Now, some bad news: I've just killed a WD800JD-00LSA0 (one of those exposed to the shed), by turning it around its spindle axis (its upper head suspension got bent out of shape by the stiction+rotation). :( Overall, they were still decent budget drives, but not as rugged as the Barracudas a few years before them.
(Although frankly, observing the amount of corrosion in that shed, it's a wonder that any HDD can survive there. :runaway: It may become a PCB donor…)
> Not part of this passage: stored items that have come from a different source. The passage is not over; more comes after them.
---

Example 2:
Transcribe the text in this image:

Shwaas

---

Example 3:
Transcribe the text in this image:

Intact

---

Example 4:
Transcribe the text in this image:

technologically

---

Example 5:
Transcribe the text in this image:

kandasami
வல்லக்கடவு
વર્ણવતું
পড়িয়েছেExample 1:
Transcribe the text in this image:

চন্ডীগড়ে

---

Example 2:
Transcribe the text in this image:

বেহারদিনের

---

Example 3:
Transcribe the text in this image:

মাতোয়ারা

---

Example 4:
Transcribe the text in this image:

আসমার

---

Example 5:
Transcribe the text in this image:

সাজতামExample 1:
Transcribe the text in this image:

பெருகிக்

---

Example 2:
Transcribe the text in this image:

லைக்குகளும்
My ST32140A recently died, too (somewhat suspiciously, when I plugged it into a JM20337-based bridge; I know the JM20337 has a problem with periodic data corruption, and it also operates from +3.3V but PATA originally used +5V signaling :silly:). But my Barracuda ATA IVs and 7200.7s have survived!
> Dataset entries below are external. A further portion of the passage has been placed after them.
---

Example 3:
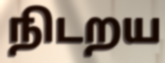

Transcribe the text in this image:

நிடறய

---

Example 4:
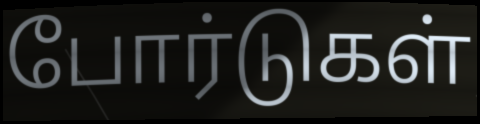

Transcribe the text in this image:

போர்டுகள்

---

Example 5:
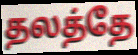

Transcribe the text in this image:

தலத்தேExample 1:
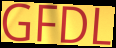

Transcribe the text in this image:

GFDL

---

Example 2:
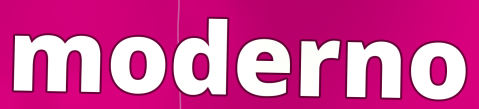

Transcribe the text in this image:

moderno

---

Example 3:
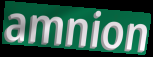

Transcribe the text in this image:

amnion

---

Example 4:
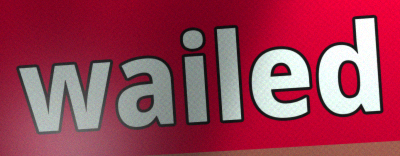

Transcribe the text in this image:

wailed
For what it's worth, here are the weights of (some of) my HDDs:
  • Maxtor 6L020J1 (×2): 549~550g
  • Maxtor 6L040L2 (×1): 540g
  • Samsung SP0411N (ultra-low profile) (×1): 447g
  • Samsung HD082GJ (×1): 459g
  • Samsung HD250HJ (×3): 457~459g
  • ST320011A (w/o SeaShield) (×1): 555g
  • ST340016A (w/o SeaShield) (×1): 546g
  • ST360021A (w/o SeaShield) (×1): 573g
  • SeaShield from a Barracuda ATA IV: 44g
  • ST340014A (×3): 530~540g
  • ST380013AS (×1): 545g
  • ST380817AS (×1): 537g
  • ST3120026A (×1): 566g
  • WD800JD-00LSA0 (×6 including the dead one): 423~440g
  • WD1600BB-55RDA0 (late version with 2-layer stainless-steel top cover) (×1): 559g
  • WD5000AAKS-08A7B2 (I have quite a few, but I've weighed just the one mentioned): 596g
A curious observation: The earlier Singapore-made Barracuda 7200.7s had the neatest labels (61mm wide, same as the Barracuda ATA IV which AFAIK were all made in Singapore); then most of the China-made units have somewhat wider labels (70mm), and the Thailand-made units have ridiculously wide labels (79mm, making up a lot of padding; Seagate didn't bother putting the extra width to good use).